But Billy Hutchinson of the Progressive Unionist Party, which has links to the Ulster Volunteer Force, said loyalists would not disarm in response to the IRA. “You are asking loyalists to decommission weapons to keep two republicans in government,” he said.

Republicans say the moves made by the British government to dismantle border watchtowers, particularly in South Armagh, has been derisory. Although two towers were dismantled, with reporters and camera crews flown in by helicopter to film the sparks flying, 27 remain.

After eight weeks of violence, loyalists are still refusing to speak to Catholic parents whose daughters attend Holy Cross school in Ardoyne. On Wednesday, they tried to block another three Catholic schools in North Belfast, preventing nationalist parents from bringing their children home from school.

It was a further escalation in the ongoing campaign against Catholic children who have to endure a twice-daily gauntlet of abuse outside Holy Cross school. Dog excrement, balloons full of urine, spit, rocks and a bomb have also been thrown at children.

Many nationalists believe the campaign is being orchestrated by the UDA, a grouping deeply involved in drugs and racketeering and whose cease-fire was de-recognized this month by the British government, on RUC advice.

In North Belfast, where the vast majority of the most serious recent loyalist attacks are taking place, there has been a pipe bombing a day in recent weeks as well as attacks with bricks, bolts, bottles, sticks, batons, hammers, hatchets, fireworks, petrol and paint.

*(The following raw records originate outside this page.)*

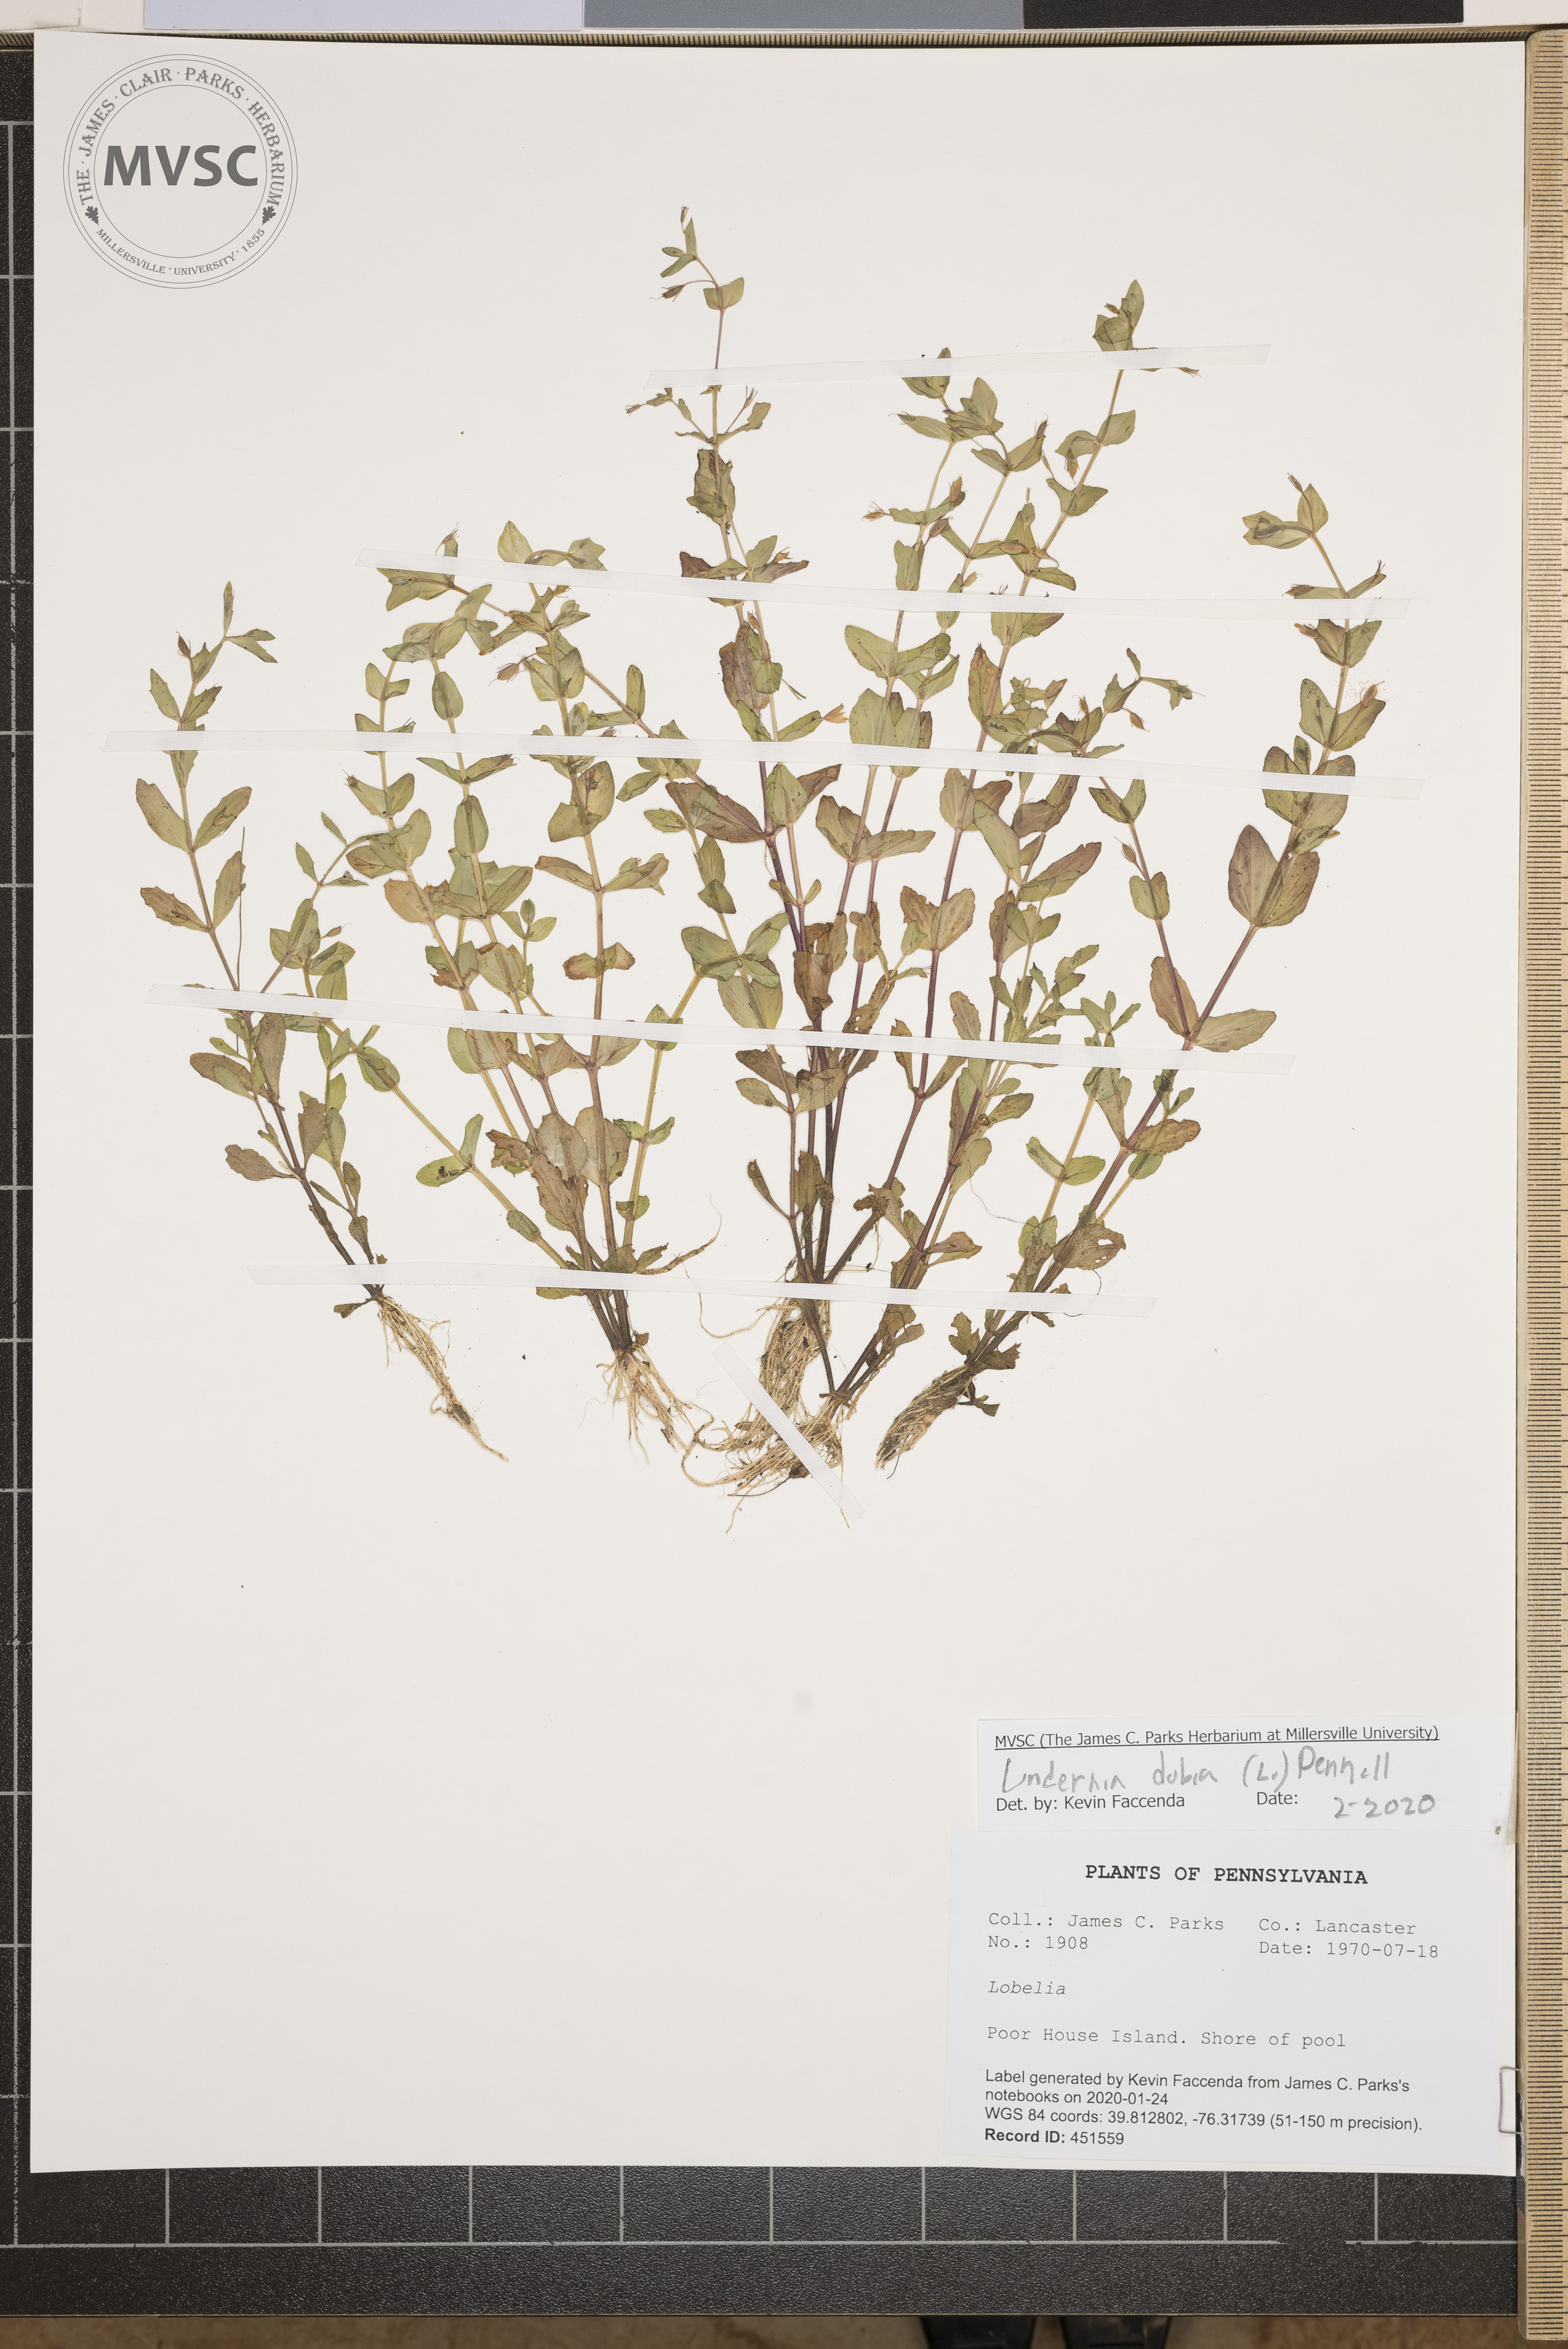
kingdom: Plantae
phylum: Tracheophyta
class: Magnoliopsida
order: Lamiales
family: Linderniaceae
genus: Lindernia
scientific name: Lindernia dubia
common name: Annual false pimpernel
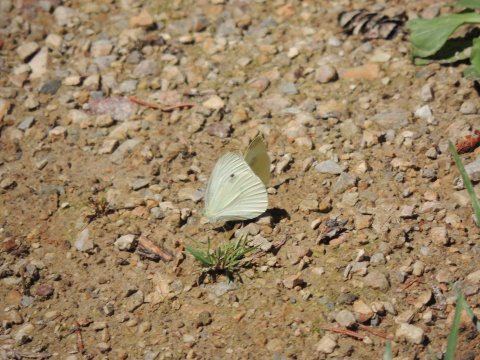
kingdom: Animalia
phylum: Arthropoda
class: Insecta
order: Lepidoptera
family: Pieridae
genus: Pieris
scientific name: Pieris rapae
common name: Cabbage White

The violence is not confined to Belfast. In Derry last week, an SDLP councilor and his family escaped death in a pipe bomb attack on their house.

Gerard Diver, his wife and four children were in their home in the Waterside area when the device exploded. The front door was blown in and shrapnel damage was caused to the inside of the house.

The attack followed a loyalist incursion on the previous night when a number of pipe bombs were thrown at Catholic homes in Belfast. Two bombs exploded close to homes on the junction of Duncairn Gardens and Hallidays Road.

A third device failed to detonate after being thrown at a house on Newington Street. On the same night several hundred loyalists attacked nationalist residents in the Whitewell area of North Belfast after a failed incursion attempt.

On Thursday a group of people standing on the Antrim Road narrowly escaped injury when a pipe bomb was thrown at them from a passing car. The bomb, described by Sinn Fein’s Gerry Kelly as “a sophisticated grenade-type device,” failed to fully detonate.